The Primary Issues of Soundscape, Tourism and Visuals as identified in the Draft Environmental Assessment make a dry attempt to speak to and analyze what a gravel pit would mean to the Park and to the Elkhorn Ranchlands. However, the question at hand cannot be defined by simple measurement and mitigation strategy. The core of this decision process runs much deeper.
When 26th President Theodore Roosevelt signed the Antiquities Act of 1906 into law on June 8th of that year, he, of course, could not have known how such executive authority might play out in protecting the national significance of a National Memorial Park designated in his honor. The current outcry for securing the future of the Elkhorn Ranch lies in social values not easily expressed in terms of tourism. These values, tied up in national identity and American ethos, are the primary issue.
The DEA must be revised to take into account the announcement of efforts by Theodore Roosevelt admirers across the nation to gain National Monument status for these lands. Equally significant is the announcement on June 6, 2012 of the inclusion of the Elkhorn on the National Trust for Historic Preservation’s 2012 List of America’s 11 Most Endangered Historic Places.
The Forest Service decision on the proposed project will move the Elkhorn to greater or to lesser risk. Acquisition was not merely an opportunity for the Forest Service; it is a responsibility and a trust.
Mr. Roger Lothspeich purchased the surface minerals addressed in this DEA well after finalization of Forest Service purchase of the former Eberts Ranch. His transaction was speculative at best, and he made it clear from the onset that he was pitting financial gain against recognized public interest.

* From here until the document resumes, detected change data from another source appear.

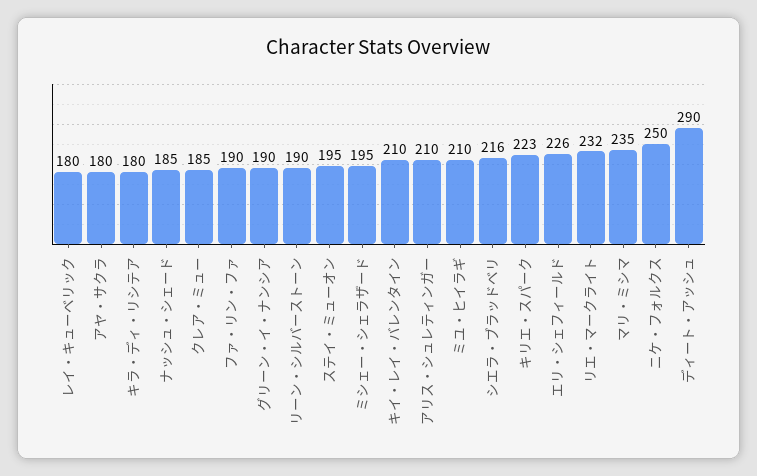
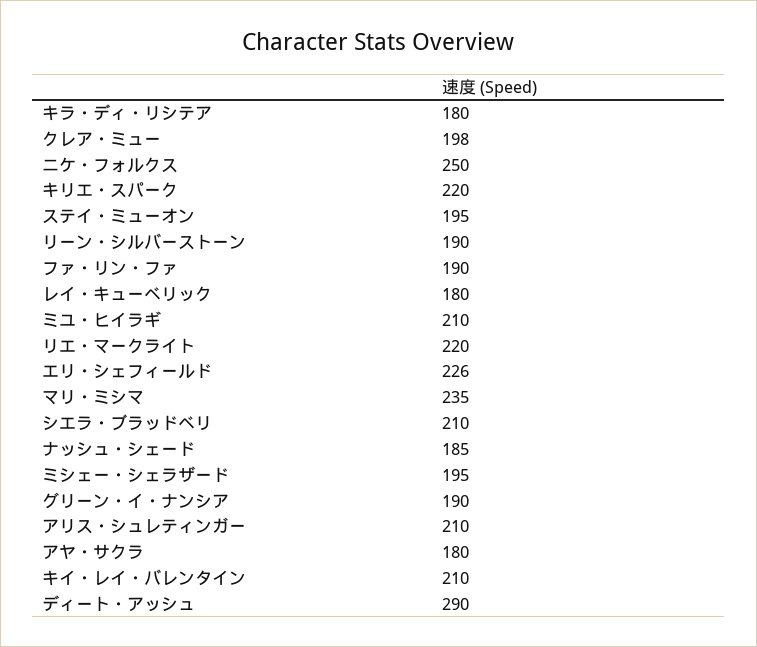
  {
    "レイ・キューベリック": 180,
    "アヤ・サクラ": 180,
    "キラ・ディ・リシテア": 180,
    "ナッシュ・シェード": 185,
-   "クレア・ミュー": 185,
+   "クレア・ミュー": 198,
    "ファ・リン・ファ": 190,
    "グリーン・イ・ナンシア": 190,
    "リーン・シルバーストーン": 190,
    "ステイ・ミューオン": 195,
    "ミシェー・シェラザード": 195,
    "キイ・レイ・バレンタイン": 210,
    "アリス・シュレティンガー": 210,
    "ミユ・ヒイラギ": 210,
-   "シエラ・ブラッドベリ": 216,
+   "シエラ・ブラッドベリ": 210,
-   "キリエ・スパーク": 223,
+   "キリエ・スパーク": 220,
    "エリ・シェフィールド": 226,
-   "リエ・マークライト": 232,
+   "リエ・マークライト": 220,
    "マリ・ミシマ": 235,
    "ニケ・フォルクス": 250,
    "ディート・アッシュ": 290
  }

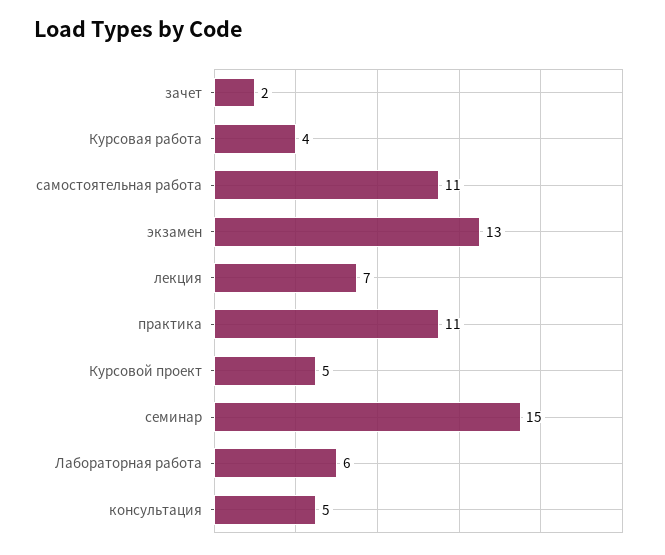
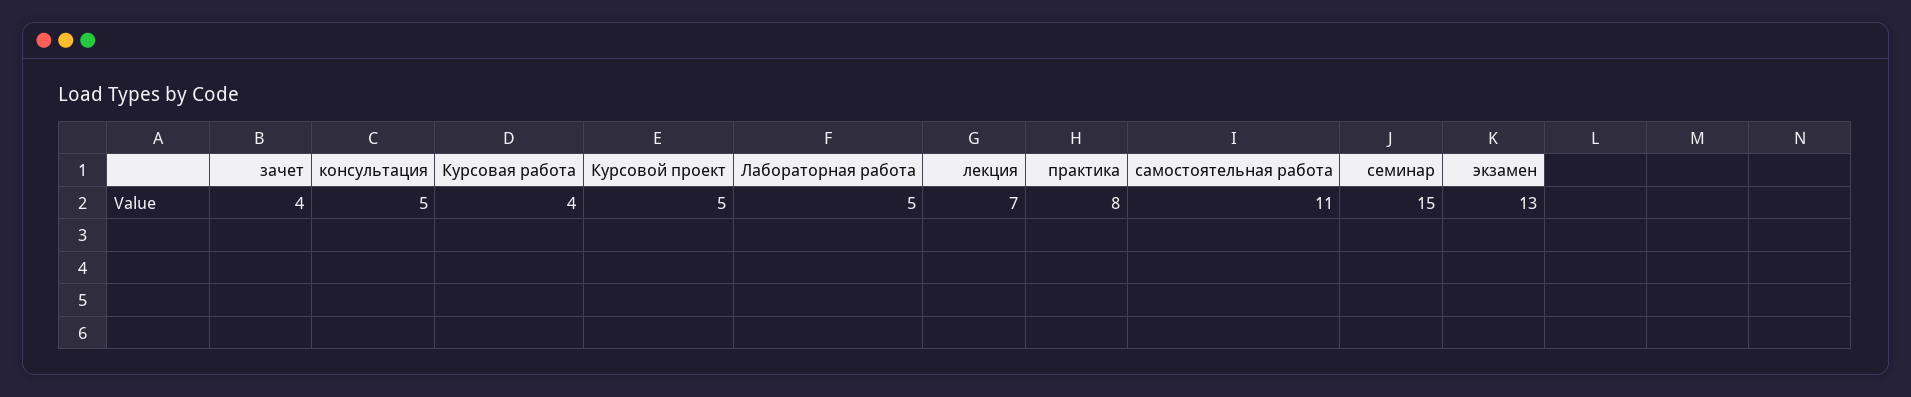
  {
-   "зачет": 2,
+   "зачет": 4,
    "Курсовая работа": 4,
    "самостоятельная работа": 11,
    "экзамен": 13,
    "лекция": 7,
-   "практика": 11,
+   "практика": 8,
    "Курсовой проект": 5,
    "семинар": 15,
-   "Лабораторная работа": 6,
+   "Лабораторная работа": 5,
    "консультация": 5
  }

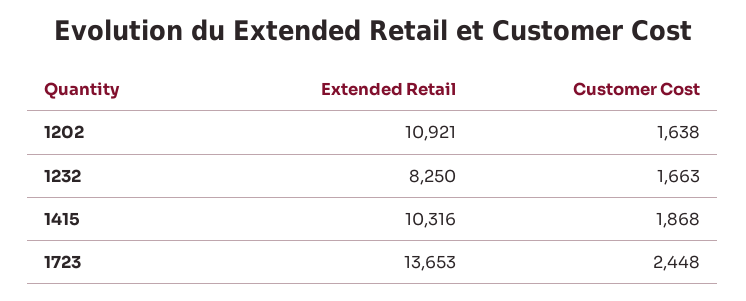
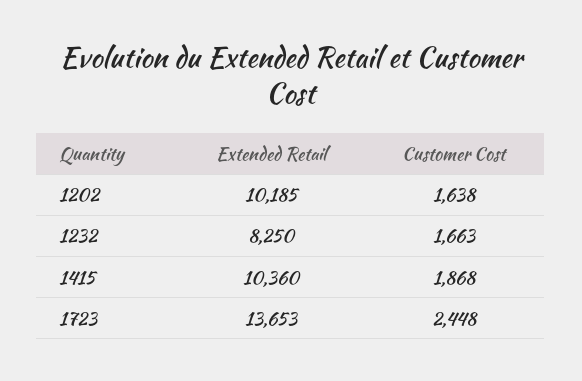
  {
    "Extended Retail": {
-     "1202": 10921,
+     "1202": 10185,
      "1232": 8250,
-     "1415": 10316,
+     "1415": 10360,
      "1723": 13653
    },
    "Customer Cost": {
      "1202": 1638,
      "1232": 1663,
      "1415": 1868,
      "1723": 2448
    }
  }

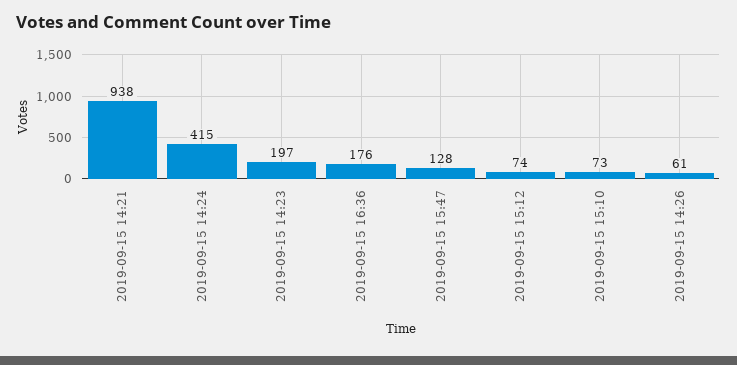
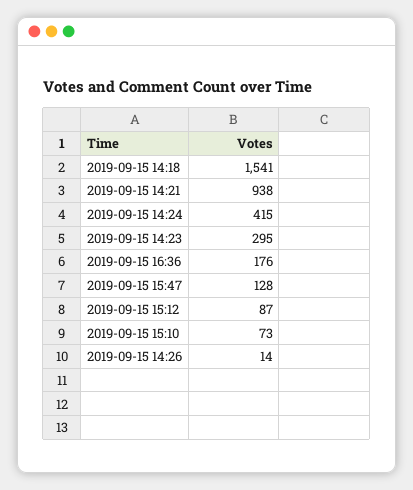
  {
    "2019-09-15 14:21": 938,
    "2019-09-15 14:24": 415,
-   "2019-09-15 14:23": 197,
+   "2019-09-15 14:23": 295,
    "2019-09-15 16:36": 176,
    "2019-09-15 15:47": 128,
-   "2019-09-15 15:12": 74,
+   "2019-09-15 15:12": 87,
    "2019-09-15 15:10": 73,
-   "2019-09-15 14:26": 61
+   "2019-09-15 14:26": 14,
+   "2019-09-15 14:18": 1541
  }

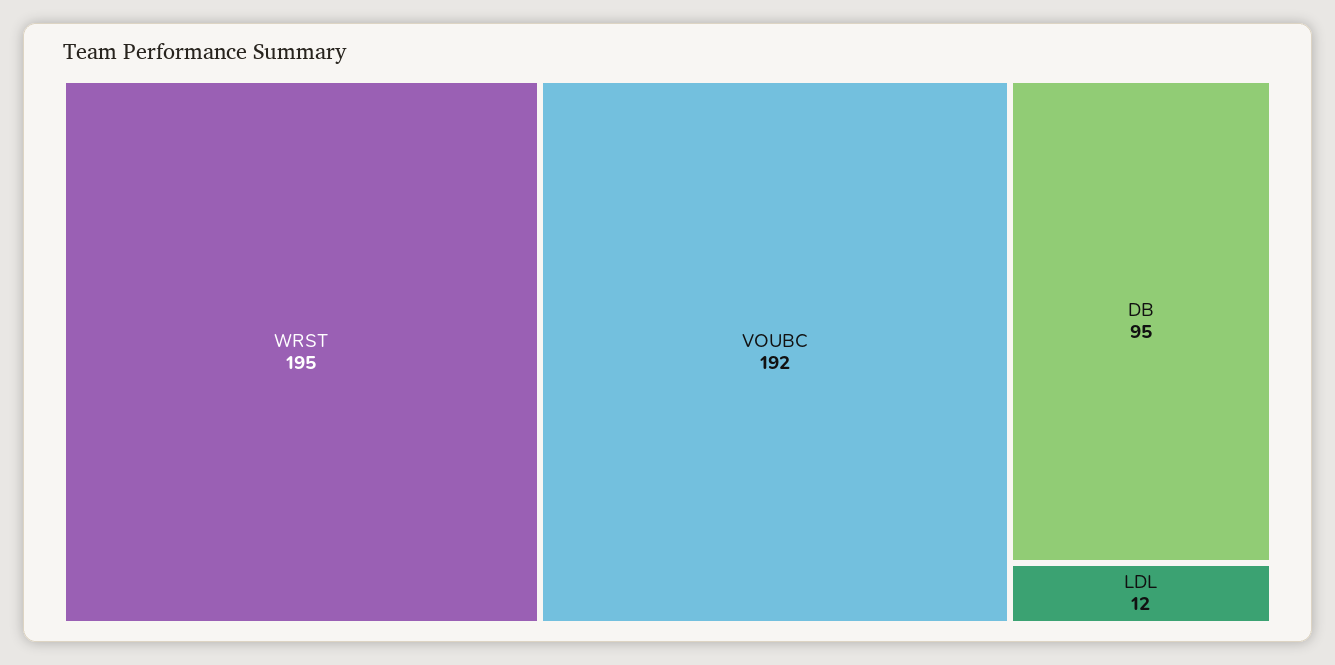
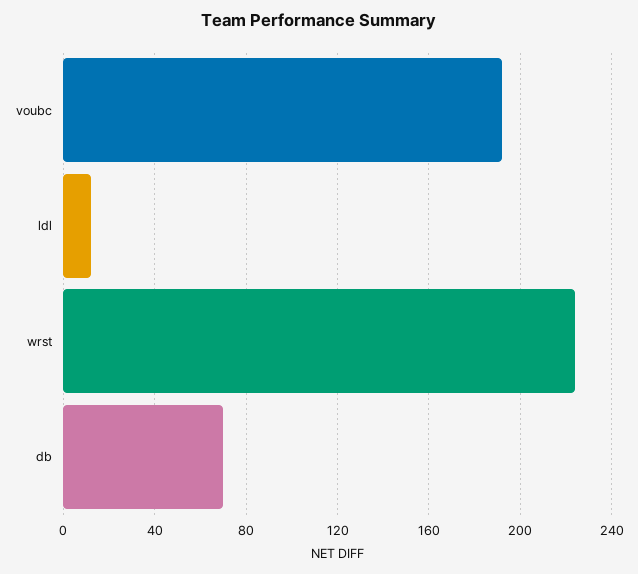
  {
-   "WRST": 195,
+   "WRST": 225,
    "VOUBC": 192,
-   "DB": 95,
+   "DB": 70,
    "LDL": 12
  }

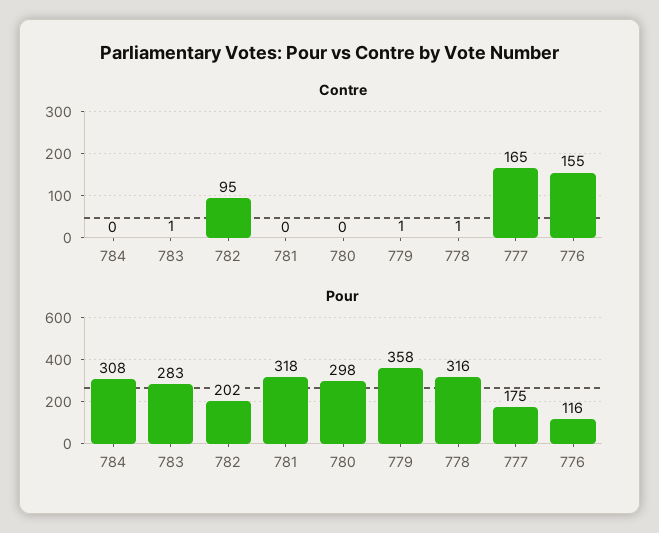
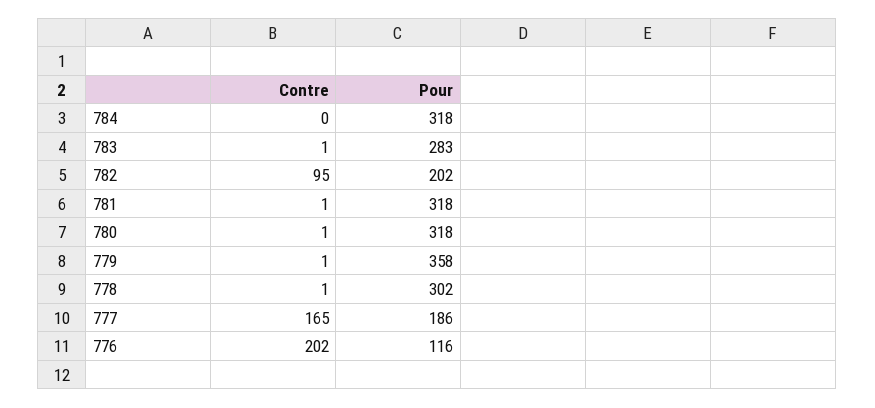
  {
    "Contre": {
      "784": 0,
      "783": 1,
      "782": 95,
-     "781": 0,
+     "781": 1,
-     "780": 0,
+     "780": 1,
      "779": 1,
      "778": 1,
      "777": 165,
-     "776": 155
+     "776": 202
    },
    "Pour": {
-     "784": 308,
+     "784": 318,
      "783": 283,
      "782": 202,
      "781": 318,
-     "780": 298,
+     "780": 318,
      "779": 358,
-     "778": 316,
+     "778": 302,
-     "777": 175,
+     "777": 186,
      "776": 116
    }
  }

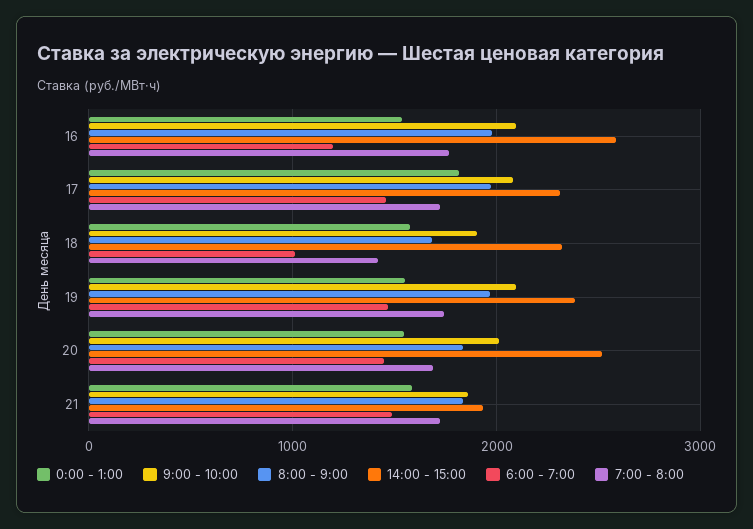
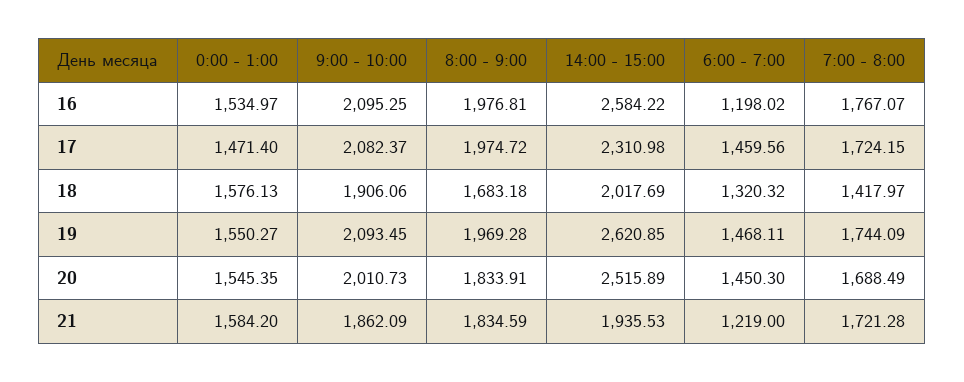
  {
    "0:00 - 1:00": {
      "16": 1534.97,
-     "17": 1800,
+     "17": 1471.4,
      "18": 1576.13,
      "19": 1550.27,
      "20": 1545.35,
      "21": 1584.2
    },
    "9:00 - 10:00": {
      "16": 2095.25,
      "17": 2082.37,
      "18": 1906.06,
      "19": 2093.45,
      "20": 2010.73,
      "21": 1862.09
    },
    "8:00 - 9:00": {
      "16": 1976.81,
      "17": 1974.72,
      "18": 1683.18,
      "19": 1969.28,
      "20": 1833.91,
      "21": 1834.59
    },
    "14:00 - 15:00": {
      "16": 2584.22,
      "17": 2310.98,
-     "18": 2300,
+     "18": 2017.69,
-     "19": 2400,
+     "19": 2620.85,
      "20": 2515.89,
      "21": 1935.53
    },
    "6:00 - 7:00": {
      "16": 1198.02,
      "17": 1459.56,
-     "18": 1000,
+     "18": 1320.32,
      "19": 1468.11,
      "20": 1450.3,
-     "21": 1500
+     "21": 1219
    },
    "7:00 - 8:00": {
      "16": 1767.07,
      "17": 1724.15,
      "18": 1417.97,
      "19": 1744.09,
      "20": 1688.49,
      "21": 1721.28
    }
  }

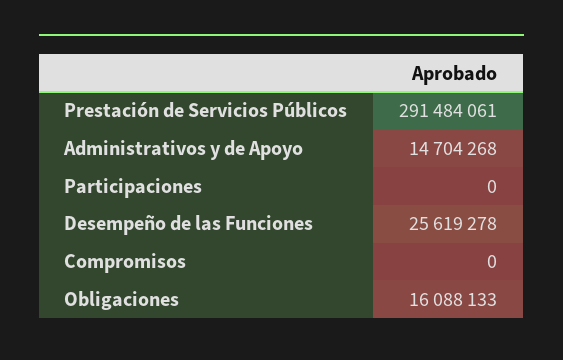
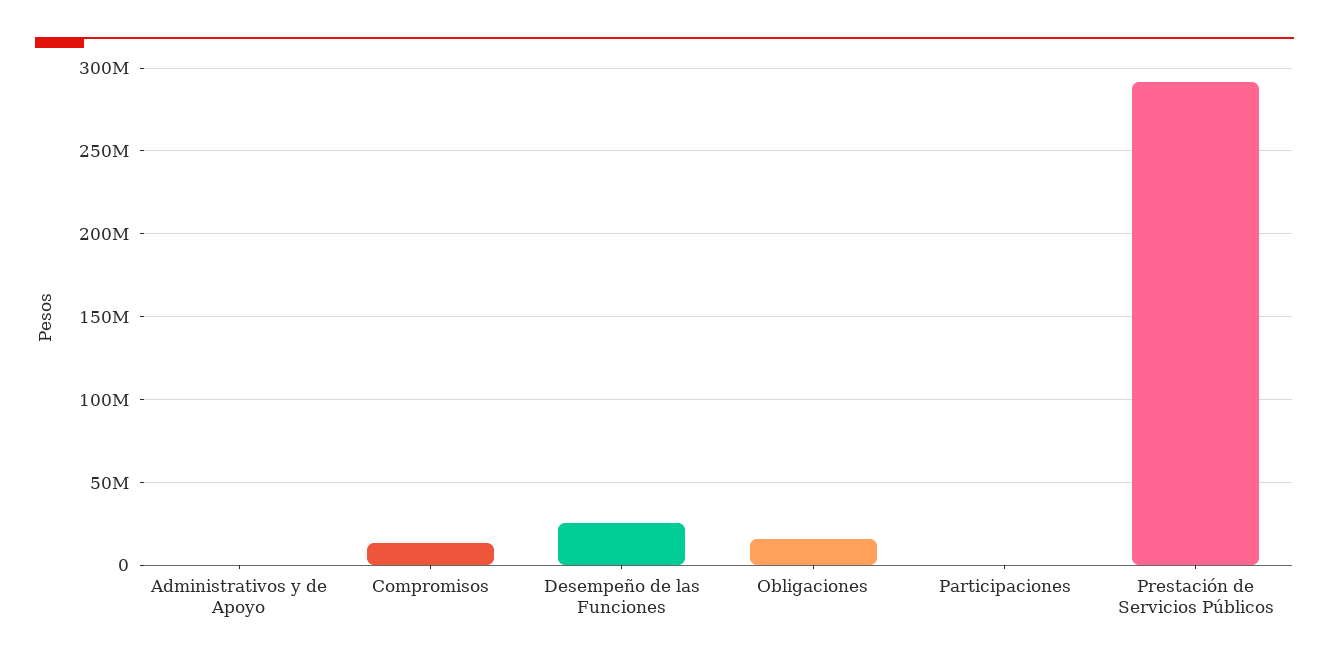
  {
    "Prestación de Servicios Públicos": 291484061,
-   "Administrativos y de Apoyo": 14704268,
+   "Administrativos y de Apoyo": 0,
    "Participaciones": 0,
    "Desempeño de las Funciones": 25619278,
-   "Compromisos": 0,
+   "Compromisos": 15000000,
    "Obligaciones": 16088133
  }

Badlands Conservation Alliance recognizes the Forest Service has a legal responsibility to satisfy the mineral ownership of the applicant. However, the Forest Service also has a public obligation in the NEPA process to examine a range of reasonable alternatives. This DEA offers only two alternatives, one of which is likely illegal, and the other demonstratively contentious. This failure to meet NEPA requirements must be remedied, and should include an alternative allowing for mineral exchange.
As stated in our comment letter of October 11, 2011, BCA considers it the Forest Service’s duty to satisfy all alternatives to mining prior to approval of any proposed operating plan, and to uphold the Forest Service concept of “The Greatest Good.” Recent efforts have come to bear on this proposed gravel mine that would alter how the public’s and the applicant’s interest might best be served.
We insist that the Forest Service continue to pursue a solution for a resourceful public/private interface which would satisfy the relevancy of Roosevelt’s words in 1916: “Our duty to the whole, including the unborn generations, bids us restrain an unprincipled present-day minority from wasting the heritage of these unborn generations.”
If the Forest Service struggles with this decision, let Roosevelt guide you.
Thank you for the opportunity to comment.